The high level of saving may be 'precautionary' as global economic uncertainty affects spending decisions. It may also be caused by shortages of goods (such as cars) owing to supply chain disruption related to the pandemic. Finally, it is possible that household saving levels will remain elevated: 19.1% is a high saving rate for Ireland but is in line with some other European countries. In Germany the saving rate for the period 2010-2019 was 17.5% and in Switzerland it was 22.0%.“
Incomes of households rose in the second quarter of the year. Overall household income is driven by pay to workers and the combination of higher average pay per hour and more people in work drove up wages and salaries. The wage bill increased across almost all sectors. Growth was highest in Distribution, Transport, Hotels & Restaurants, which was up €213m or 3.9% in the quarter. This sector had an increase in numbers employed, but also an increase in average earnings in the quarter. There was also significant growth in the pay to workers in Industry; and Professional, Admin & Support Services.
|sector||Change (Seasonally Adjusted) since Q1-2022|
|Agriculture, Forestry and Fishing||0.115711260115063|
|Industry (excl. Construction)||127.184688813673|
|Distribution, Transport, Hotels and Restaurants||213.233495728928|
|Information and Communication||96.5609427832082|
|Financial and Insurance Activities||-10.3338759112116|
|Real Estate Activities||8.60951102391221|
|Professional, Admin and Support Services||125.212263328652|
|Public Admin, Education and Health||88.799945102719|
|Arts, Entertainment and Other Services||30.3737364368667|
There was a slight rise in spending in the quarter (after usual seasonal fluctuations were taken into account): this increase was due to price inflation, as well as larger volumes of goods and services being consumed.
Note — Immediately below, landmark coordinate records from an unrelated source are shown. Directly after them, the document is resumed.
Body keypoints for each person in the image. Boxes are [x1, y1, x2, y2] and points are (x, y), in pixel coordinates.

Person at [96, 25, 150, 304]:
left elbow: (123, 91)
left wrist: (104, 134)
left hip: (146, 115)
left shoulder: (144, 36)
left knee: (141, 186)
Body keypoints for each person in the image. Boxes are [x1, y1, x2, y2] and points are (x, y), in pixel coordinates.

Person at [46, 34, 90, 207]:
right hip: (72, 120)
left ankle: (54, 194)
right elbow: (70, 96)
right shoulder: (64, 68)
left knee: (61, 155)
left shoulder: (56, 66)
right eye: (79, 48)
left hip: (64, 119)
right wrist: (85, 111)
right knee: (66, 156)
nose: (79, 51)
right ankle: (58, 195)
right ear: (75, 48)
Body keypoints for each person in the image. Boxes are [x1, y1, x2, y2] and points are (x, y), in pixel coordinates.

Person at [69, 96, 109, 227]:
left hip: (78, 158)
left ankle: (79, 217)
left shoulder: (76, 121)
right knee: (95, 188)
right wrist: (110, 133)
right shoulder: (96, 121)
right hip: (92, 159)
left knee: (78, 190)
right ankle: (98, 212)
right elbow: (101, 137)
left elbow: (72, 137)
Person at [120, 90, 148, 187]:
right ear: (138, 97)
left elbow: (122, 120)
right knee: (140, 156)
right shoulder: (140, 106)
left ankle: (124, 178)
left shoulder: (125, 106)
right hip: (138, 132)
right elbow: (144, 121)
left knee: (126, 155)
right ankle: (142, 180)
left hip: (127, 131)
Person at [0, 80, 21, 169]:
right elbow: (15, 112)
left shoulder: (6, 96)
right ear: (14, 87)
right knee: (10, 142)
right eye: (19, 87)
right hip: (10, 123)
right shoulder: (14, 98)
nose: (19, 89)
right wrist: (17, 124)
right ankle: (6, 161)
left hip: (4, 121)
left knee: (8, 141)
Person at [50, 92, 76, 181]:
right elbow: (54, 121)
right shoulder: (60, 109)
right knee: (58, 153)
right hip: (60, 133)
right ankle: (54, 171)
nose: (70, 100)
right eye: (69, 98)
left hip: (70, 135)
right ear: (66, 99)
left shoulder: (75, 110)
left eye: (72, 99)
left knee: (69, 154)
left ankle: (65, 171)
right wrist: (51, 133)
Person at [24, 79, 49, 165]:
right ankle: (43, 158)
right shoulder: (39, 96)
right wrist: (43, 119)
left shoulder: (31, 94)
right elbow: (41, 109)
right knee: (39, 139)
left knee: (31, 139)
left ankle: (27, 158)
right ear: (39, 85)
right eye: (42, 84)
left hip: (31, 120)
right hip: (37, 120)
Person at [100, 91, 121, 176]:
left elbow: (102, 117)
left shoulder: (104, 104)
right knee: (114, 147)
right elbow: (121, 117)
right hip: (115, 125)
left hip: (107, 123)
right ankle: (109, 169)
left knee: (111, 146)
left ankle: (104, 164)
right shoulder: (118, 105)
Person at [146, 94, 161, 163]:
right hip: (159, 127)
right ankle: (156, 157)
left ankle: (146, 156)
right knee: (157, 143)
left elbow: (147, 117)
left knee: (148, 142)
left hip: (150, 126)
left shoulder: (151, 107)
In June, the Consumer Price Index showed a 3-month rise of 3.2%. The largest contributors to this increase in the cost of living were products that all households need: Housing, Water, Electricity, Gas & Other Fuels; and Transport.
After allowing for these price increases and seasonal factors, household consumption rose 1.8% in April-June, as the Quarterly National Accounts show. The Retail Sales Index shows the biggest volume increases in: Cars; Food; and Pharmaceutical, Medical & Cosmetic Articles. On the other hand, the volume of Furniture & Lighting sales was down significantly in the period.
The trends in prices (Consumer Price Index) and incomes (Household Total Disposable Income, TDI) are shown in Figure 3. Since the start of 2020, both have been rising. TDI is shown unadjusted, and its seasonality is apparent from Figure 3. It is also clear that inflation is accelerating. The graph shows that although prices have risen, income has risen even faster. At the end of June this year household income is higher than it was before the pandemic in real terms. This TDI includes a wide range of changes, positive and negative, across the two million households in the country.
The saving of households was added to wealth which is held in various kinds of assets. Investment in homes (new dwellings and improvements) was €2.2bn in the quarter (although part of this came from government and corporations, most is from households). A significant proportion of the saving was left in banks: deposits from households increased by €2.3 billion in the quarter. Central Bank of Ireland data also shows some saving went to paying off debts: lending to Irish households decreased by €0.4bn in the quarter (that is, repayments of principal exceeded new draw-downs).